If the tumor is malignant. Chemotherapy is usually recommended. Treatments are administered by intravenous injections, generally beginning a week after surgery. A common chemotherapy protocol is chemo (Adriamycin) every 2 weeks for 5 treatments and then weekly (Cytoxan chemotherapy), along with daily Doxycycline (for antiangiogenesis) and Piroxicam (immune support as a COX2 inhibitor) and monthly (Vincristine) treatments.
Unfortunately, conventional treatments alone offer little chance of remission and long term success.
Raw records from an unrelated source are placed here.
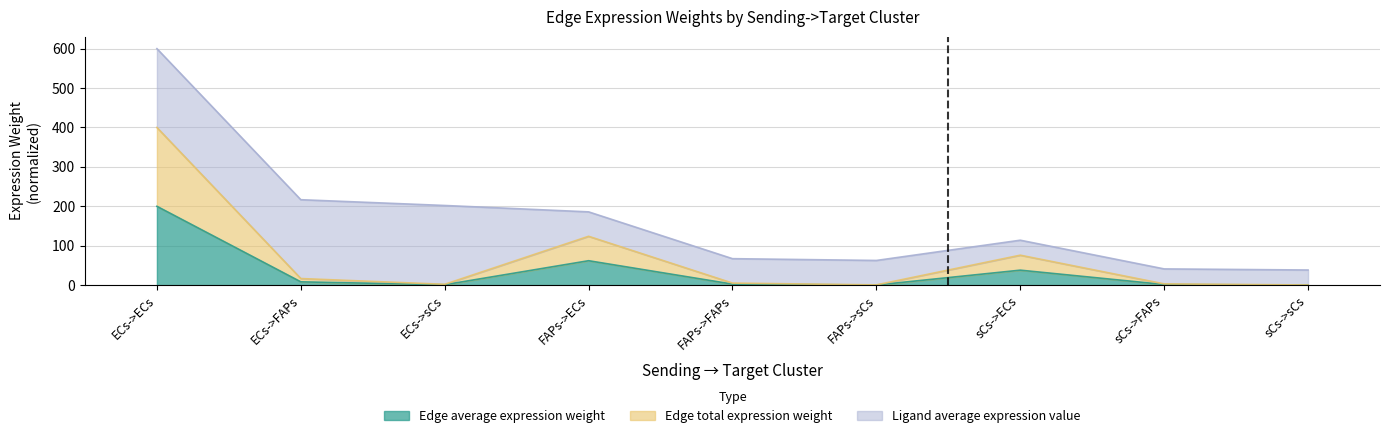

Does the chart have visible grid lines?

Yes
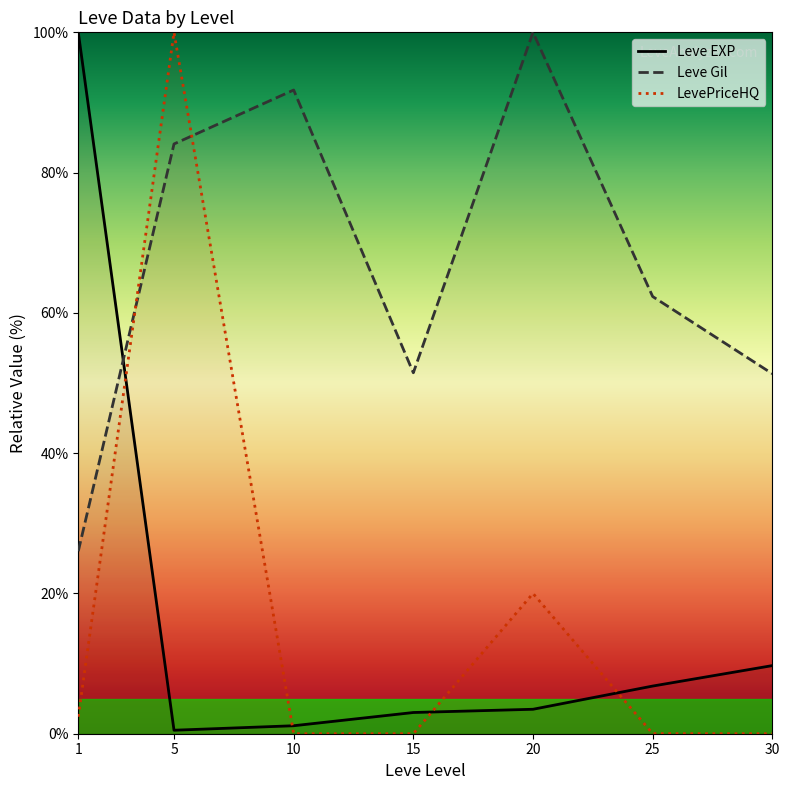

What is the sum of the Leve Gil values at 15 and 1?

77.5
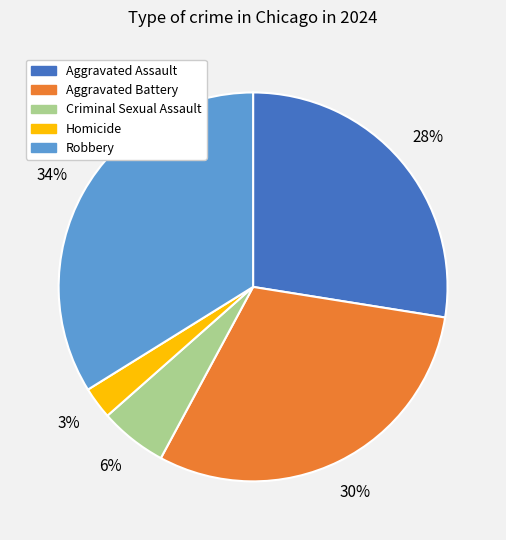

Which has a higher value, Homicide or Robbery?

Robbery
Even procedures that are considered to have gone extremely well, the life expectancy is less than 2 years.
In order to ensure the highest chance of success and long term remission, a fully comprehensive diet treatment is key.
Holistic cancer treatments for dogs tend to address more than just the tumors. They tend to take more into consideration including the overall health of the patient and the underlying issues that have lead to the development of the disease.
Severe weight loss is also a common and serious challenge when treating dogs with stomach cancer. The proper diet is extremely important when treating any type of cancer in dogs and even more so with stomach cancer. Just as an improper diet has strong adverse affects on the stomach, a powerful canine cancer diet can bring the digestive tract back into balance and begin to heal right at the source of the problem.
The stomach is at the front line of the digestive tract and will come into direct contact with the immune boosting nutrients and cancer fighting herbs and supplements.
Whether conventional methods are being used or not, to attain and maintain remission, the proper diet treatment is crucial. There are a number cases where long term remission was attained and diet is commonly a contributing factor to the success.
Is it a Case of Faulty Genes?
Certain breeds of dogs are more susceptible to certain types of cancer such as Chows which are about 20 more prone to develop stomach cancer. However this does not mean that these breeds are destine to develop cancer.
It’s important to understand that predisposed does not mean predetermined. There are some dogs that are born with “faulty jeans” but that percentage is actually extremely low. DNA is simply a blueprint, it’s the environmental and external factors that determine whether the cells follow the blueprint correctly or begin to develop abnormally.
Let’s take a look at Osteosarcoma in dogs for a clear example. Some larger breeds are more prone to develop bone cancer (osteosarcoma) and many people (including many veterinarians) would falsely assume that this was a genetic factor. Larger breeds have much larger growing spurts as puppies, and it’s crucial that they receive the proper nutrients needed to develop a dense skeletal structure to support their weight. It’s also important that they don’t grow too rapidly in order to insure their bone density. Commercially produced dog foods not only lack the proper nutrients, they’re also loaded with carbohydrates that increase the growth rate in puppies.
All breeds of dogs have their areas of health that must be nurtured and by doing so, the chances of developing cancer drop dramatically.